The Condensed Bob Woodward
Slate reads Plan of Attack so you don't have to.
Page 281: On Douglas Feith, the Pentagon's undersecretary for policy: "I have to deal with the fucking stupidest guy on the face of the earth almost every day."
Condi Rice as Bush's Consigliere
Page 23: "She is not married and has no immediate family; it seemed she was on call for the president 24 hours a day in her West Wing office. ... Tending to the president and his priorities was her primary goal."
Page 127: When Karl Rove worries about the perception in the media that he's meddling in foreign affairs, Bush says: "Don't worry about it. Condi's territorial. She's a woman."
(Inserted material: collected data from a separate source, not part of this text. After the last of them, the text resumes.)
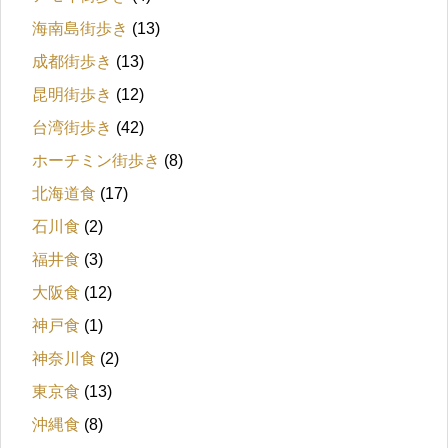
海南島街歩き
(13)
成都街歩き
(13)
昆明街歩き
(12)
台湾街歩き
(42)
ホーチミン街歩き
(8)
北海道食
(17)
石川食
(2)
福井食
(3)
大阪食
(12)
神戸食
(1)
神奈川食
(2)
東京食
(13)
沖縄食
(8)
Page 160: Condi dresses down Brent Scowcroft, the former national security adviser, for writing an antiwar editorial in Wall Street Journal. Scowcroft ends his antiwar campaign.
Dick Armitage as Powell's Consigliere
Page 20: Powell and Armitage—whom Woodward describes as a "cross between Daddy Warbucks and a World Wrestling Federation champ"—are best friends. "The two talk on the phone so many times each day that aides think of them as teenagers joined at the hip, committed to sharing absolutely everything."
Page 39: Armitage learns of a forthcoming New York Times story that will paint Powell as exceedingly dovish. He convinces the reporter that the State Department is hip to the Saddam threat. Or, as he later says privately, "Oh, State, they're in the game. They want to get these fuckers."
Page 149: Armitage advises Powell to schedule one-on-one bonding sessions with Bush. Powell reports back, "I think we're really making some headway in the relationship. I know we really connected."
Page 176: Armitage helped Powell revise the portions of his autobiography that concerned his frosty relationship with Dick Cheney. Powell calls the finished passages "relatively truthful but not harmful."